Ахаб сделал притворно-оскорблённое лицо.
– Говори, что ты можешь мне предложить.
– Я могу предложить тебе мое честное слово римского гражданина. Вот здесь, при свидетелях-соотечественниках я обязуюсь возвратить долг с бόльшими процентами, если дашь мне ещё три месяца отсрочки. – По его лицу было видно, что ему нелегко даются эти слова.
Гримаса неудовольствия исказила лицо набатейца.
– Хватит! Довольно! Сегодня я получу что мне нужно.
Он отошел к стене и высунул голову в окно.
– На помощь! – закричал он, – помогите!
Посетители таверны тут же встали и подошли, образовав полукруг. Окна облепили зеваки с улицы.

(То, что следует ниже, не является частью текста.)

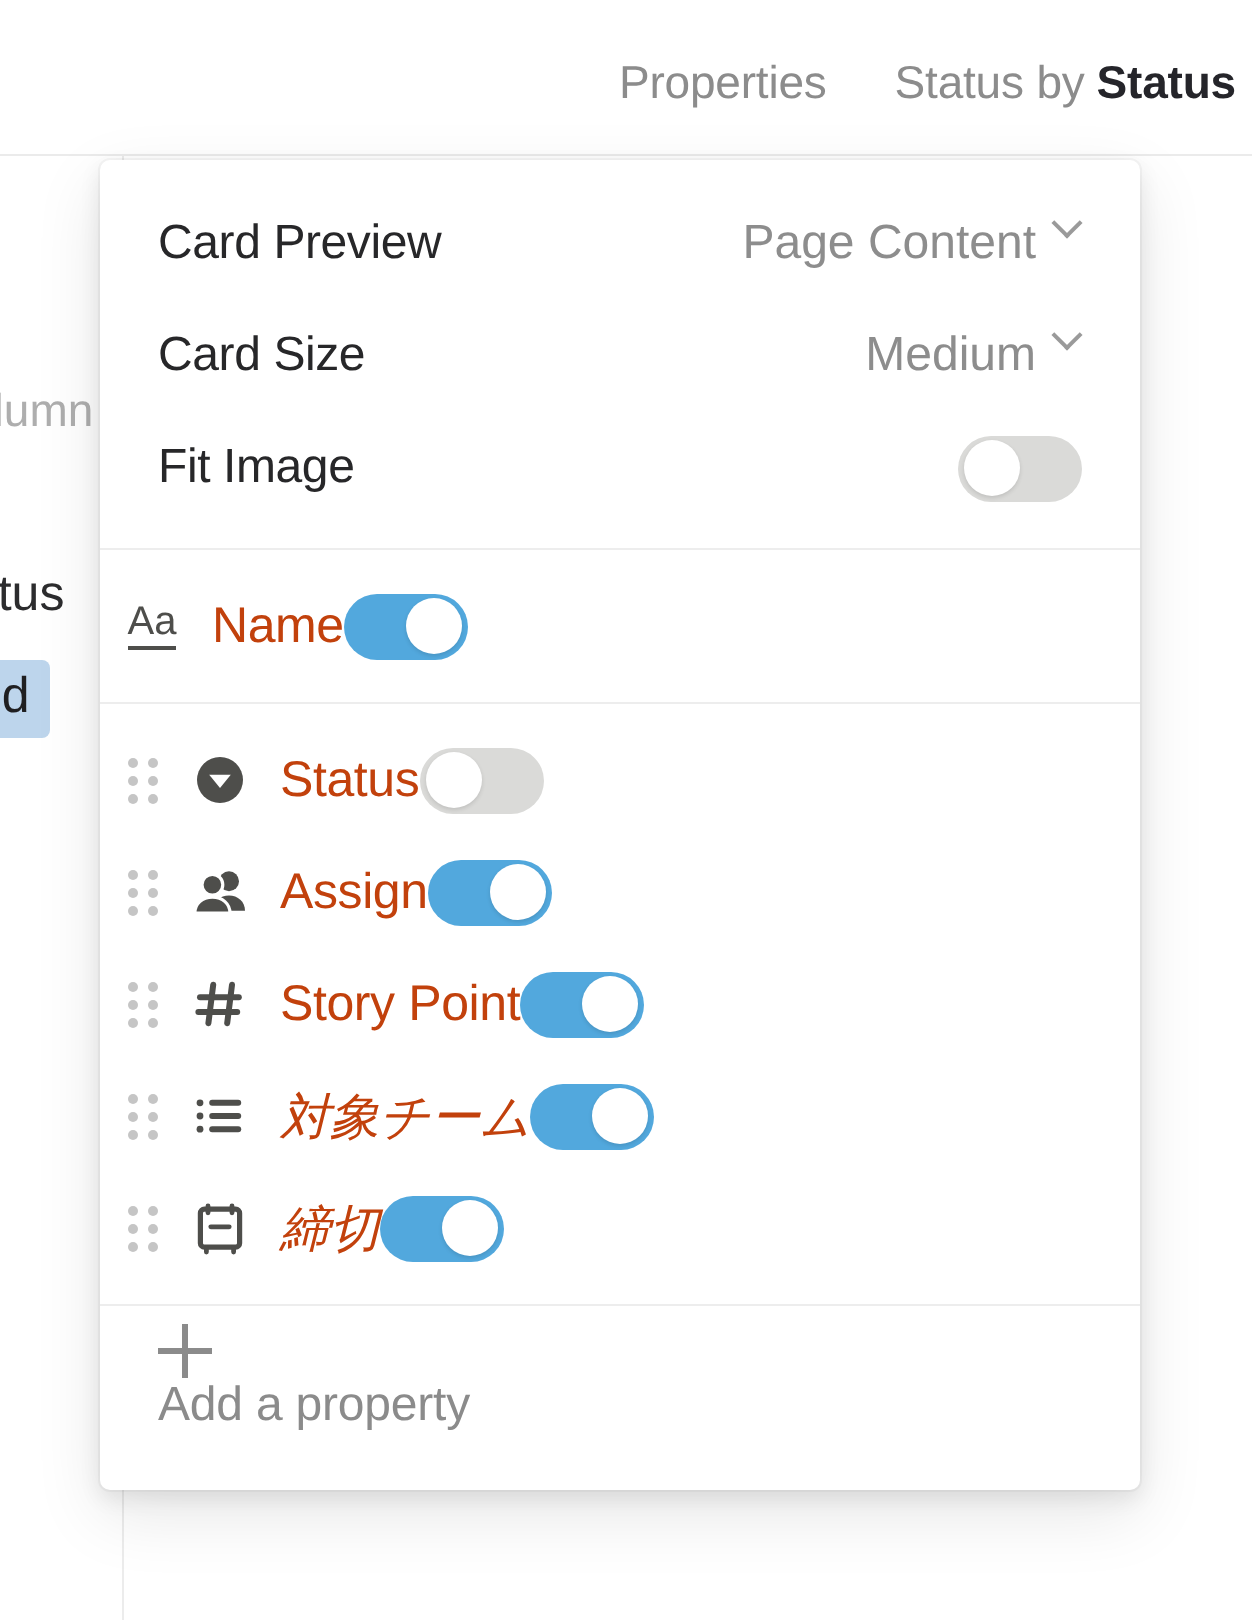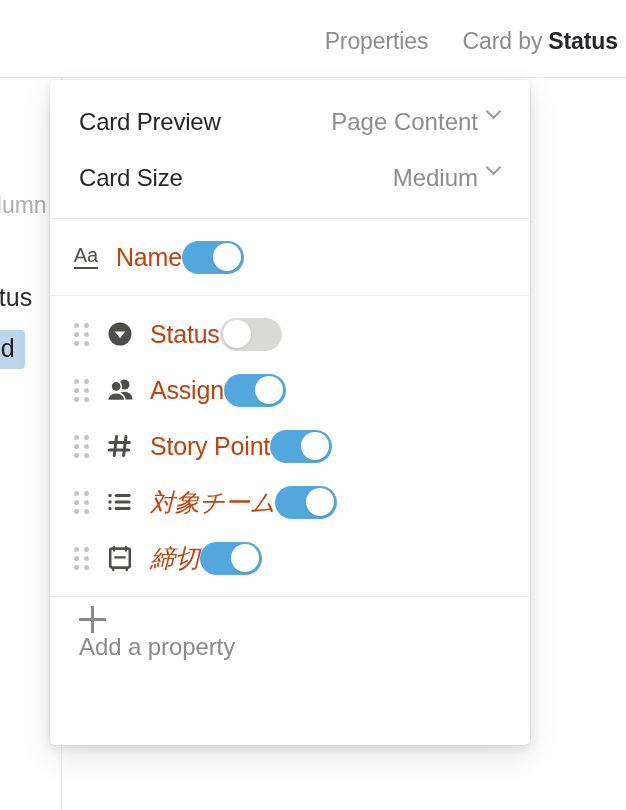--- a/index.html
+++ b/index.html
@@ -300,7 +300,7 @@
       <div class="topbar-actions">
         <span class="tb-properties">Properties</span>
         <span class="tb-group">
-          <span>Card by</span><span class="tb-group-value">Status</span>
+          <span>Status by</span><span class="tb-group-value">Status</span>
         </span>
       </div>
     </div>

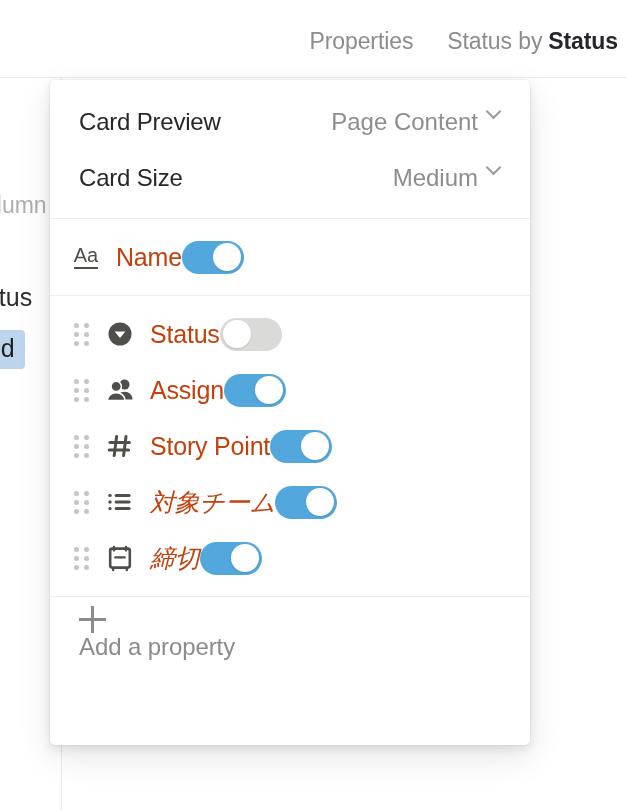--- a/index.html
+++ b/index.html
@@ -117,7 +117,7 @@
     position: absolute;
     left: 50px;
     top: 80px;
-    width: 480px;
+    width: 520px;
     height: 665px;
     background: #ffffff;
     border-radius: 5px;

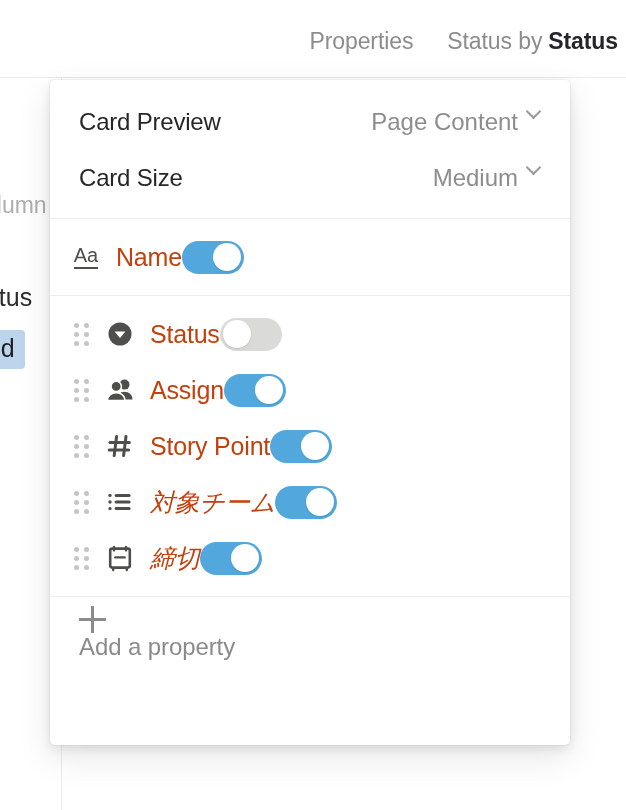--- a/index.html
+++ b/index.html
@@ -335,6 +335,13 @@
         </span>
       </div>
 
+      <div class="row">
+        <span class="label">Fit Image</span>
+        <span class="spacer"></span>
+        <span class="toggle off">
+          <span class="knob"></span>
+        </span>
+      </div>
 
     </div>
 

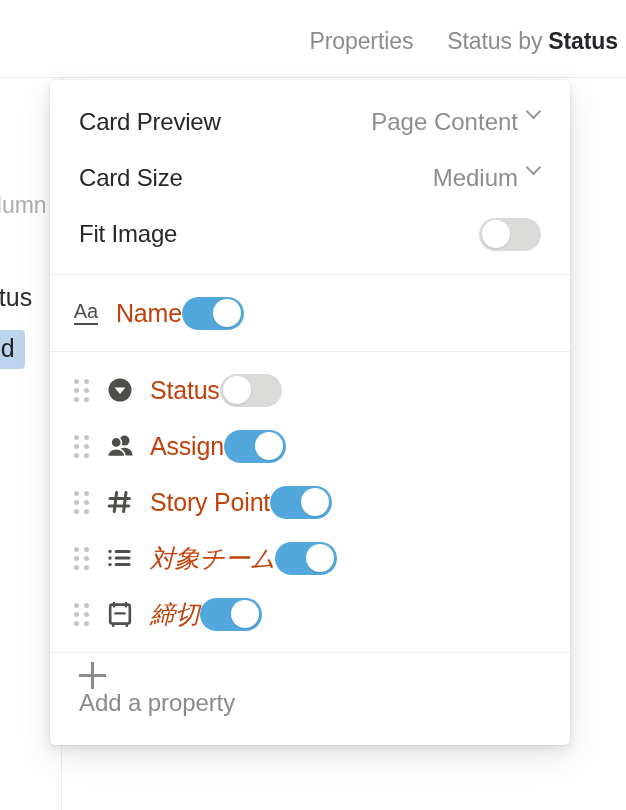--- a/index.html
+++ b/index.html
@@ -210,7 +210,7 @@
     display: flex;
     align-items: center;
     height: 56px;
-    padding: 0 29px 0 20px;
+    padding: 0 29px 0 10px;
     box-sizing: border-box;
   }
   .drag {

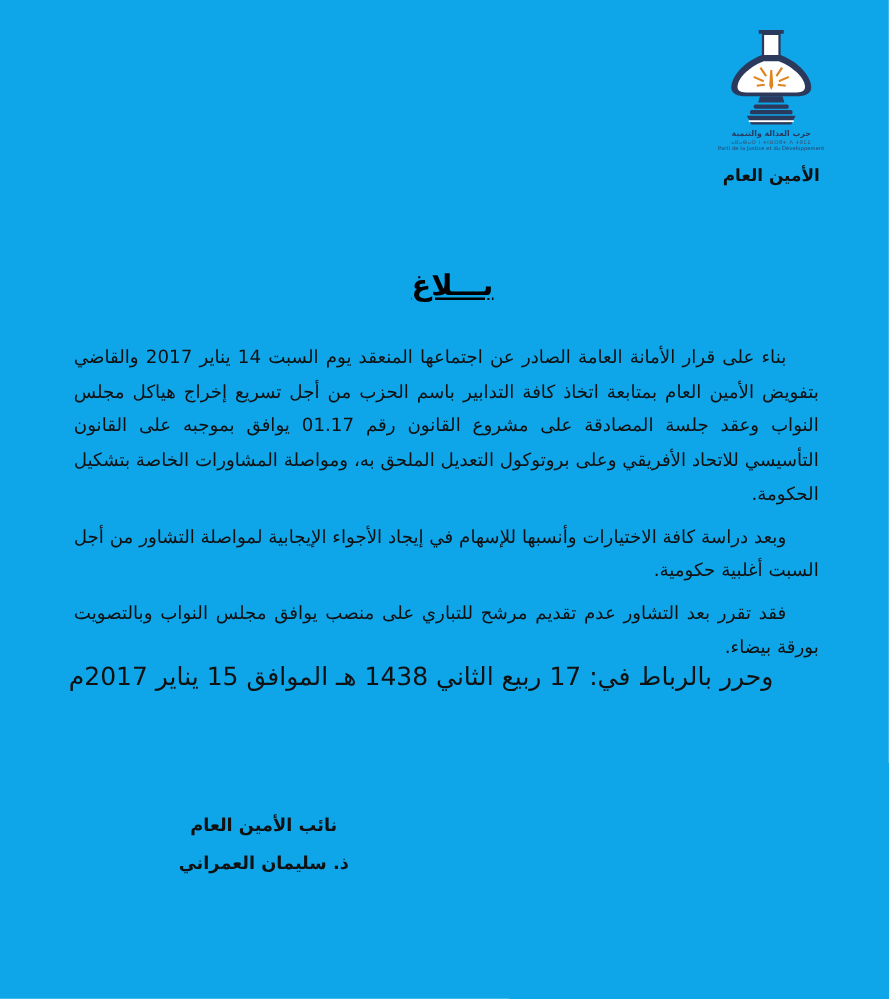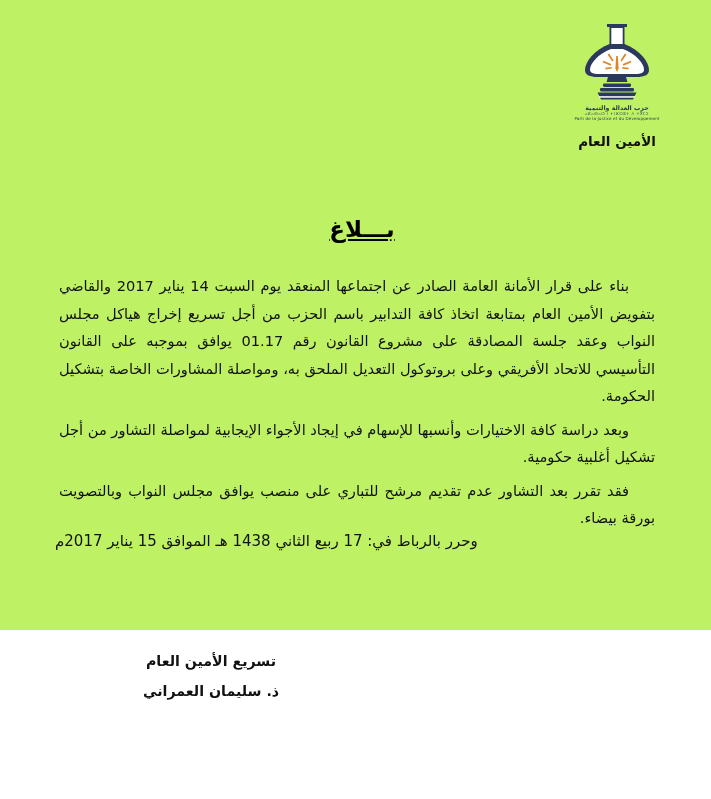--- a/index.html
+++ b/index.html
@@ -20,8 +20,8 @@
   .page {
     position: relative;
     width: 711px;
-    height: 630px;
-    background: #bef264;
+    height: 799px;
+    background: #0ea5e9;
   }
 
   

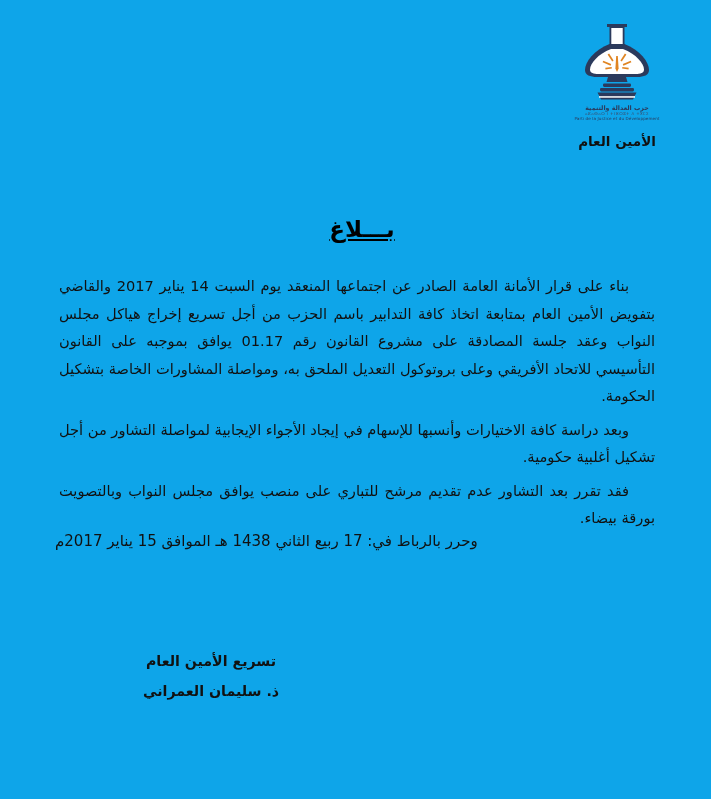--- a/index.html
+++ b/index.html
@@ -194,7 +194,7 @@
 
   <div class="body-block">
     <p class="para">بناء على قرار الأمانة العامة الصادر عن اجتماعها المنعقد يوم السبت 14 يناير 2017 والقاضي بتفويض الأمين العام بمتابعة اتخاذ كافة التدابير باسم الحزب من أجل تسريع إخراج هياكل مجلس النواب وعقد جلسة المصادقة على مشروع القانون رقم 01.17 يوافق بموجبه على القانون التأسيسي للاتحاد الأفريقي وعلى بروتوكول التعديل الملحق به، ومواصلة المشاورات الخاصة بتشكيل الحكومة.</p>
-    <p class="para">وبعد دراسة كافة الاختيارات وأنسبها للإسهام في إيجاد الأجواء الإيجابية لمواصلة التشاور من أجل تشكيل أغلبية حكومية.</p>
+    <p class="para">وبعد دراسة كافة الاختيارات وأنسبها للإسهام في إيجاد الأجواء الإيجابية لمواصلة التشاور من أجل السبت أغلبية حكومية.</p>
     <p class="para last-center-none">فقد تقرر بعد التشاور عدم تقديم مرشح للتباري على منصب يوافق مجلس النواب وبالتصويت بورقة بيضاء.</p>
   </div>
 

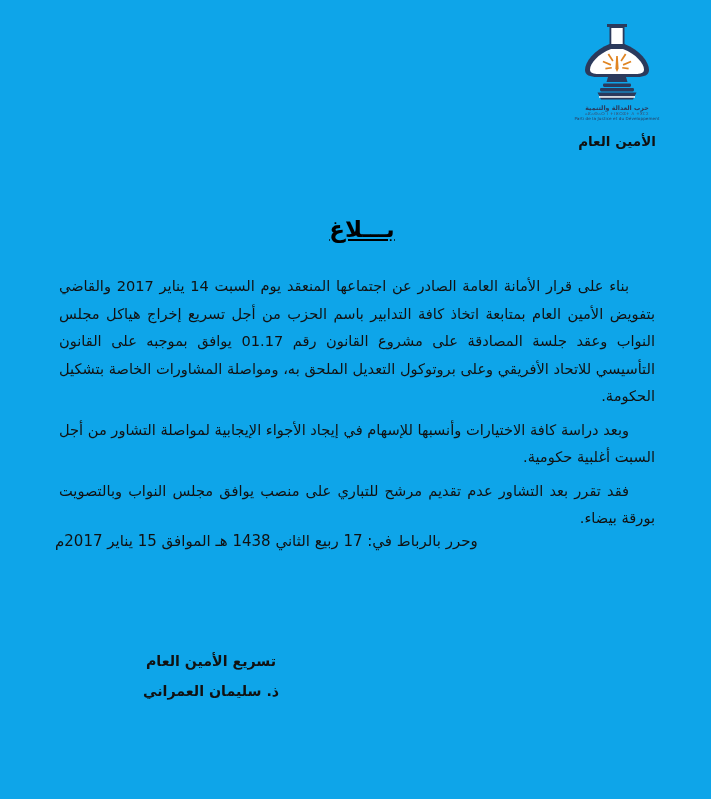--- a/index.html
+++ b/index.html
@@ -123,7 +123,7 @@
     right: 56px;
     width: 600px;
     text-align: left;
-    font-size: 15px;
+    font-size: 20px;
     line-height: 26px;
     color: #111111;
   }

Через несколько мгновений в таверну вошел офицер с двоими патрульными из городской стражи.
Ахаб указал пальцем:
– Он нарушил закон. Он взяв у меня ссуду и не вернул мне её в указанный срок.
Офицер вопросительно посмотрел на него.
– Сейчас, сейчас, – спохватился набатеец.
Зайдя за прилавок и чуть не вытолкнув оттуда жену, он судорожно стал перебирать свитки в стене, пока не нашёл нужный. Схватив его, он тут же подошёл к офицеру и услужливо развернул перед ним.
Офицер стал внимательно читать, периодически бросая вгляд то на должника, то на Ахаба. Наконец, он дошёл до конца свитка и кивнул.
– Здесь печать Авла Планциния. Сделка действительна, – ткнув пальцем, пояснил Ахаб.